Task objective :: Go over the data and work out how many lines include the word "แนวทางการประเม". Give that number only.

+++ Exercise material

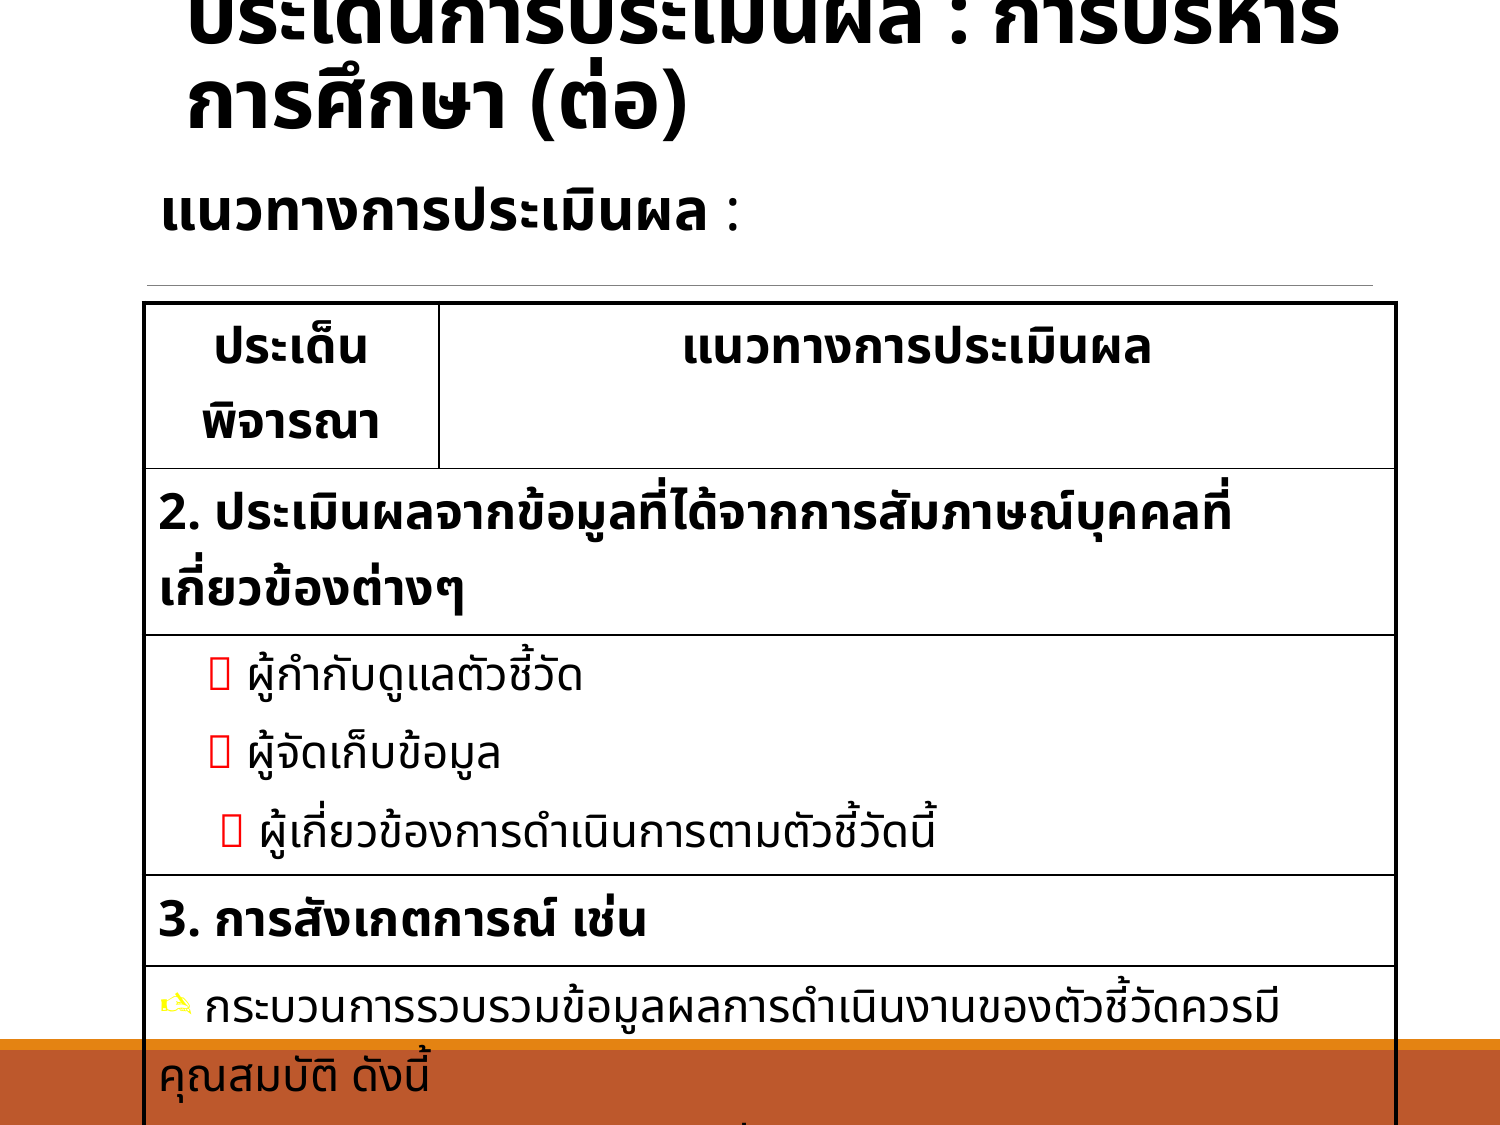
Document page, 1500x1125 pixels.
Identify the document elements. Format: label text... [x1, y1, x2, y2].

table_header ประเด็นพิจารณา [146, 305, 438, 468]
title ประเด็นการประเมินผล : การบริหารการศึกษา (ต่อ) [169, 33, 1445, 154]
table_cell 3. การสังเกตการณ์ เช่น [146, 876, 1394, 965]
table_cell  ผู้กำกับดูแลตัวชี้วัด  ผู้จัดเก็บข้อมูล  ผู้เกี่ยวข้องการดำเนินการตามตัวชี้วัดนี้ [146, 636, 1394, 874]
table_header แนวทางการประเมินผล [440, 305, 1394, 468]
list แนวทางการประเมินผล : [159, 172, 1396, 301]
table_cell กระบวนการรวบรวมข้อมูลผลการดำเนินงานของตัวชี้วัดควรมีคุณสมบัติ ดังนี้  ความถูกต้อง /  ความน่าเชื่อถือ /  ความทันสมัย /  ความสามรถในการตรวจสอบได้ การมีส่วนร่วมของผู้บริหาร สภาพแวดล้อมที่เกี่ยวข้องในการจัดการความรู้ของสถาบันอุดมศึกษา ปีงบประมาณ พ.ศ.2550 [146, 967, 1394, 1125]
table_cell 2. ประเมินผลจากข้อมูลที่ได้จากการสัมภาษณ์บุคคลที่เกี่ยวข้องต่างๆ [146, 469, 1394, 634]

++++++

Exercise result :: 2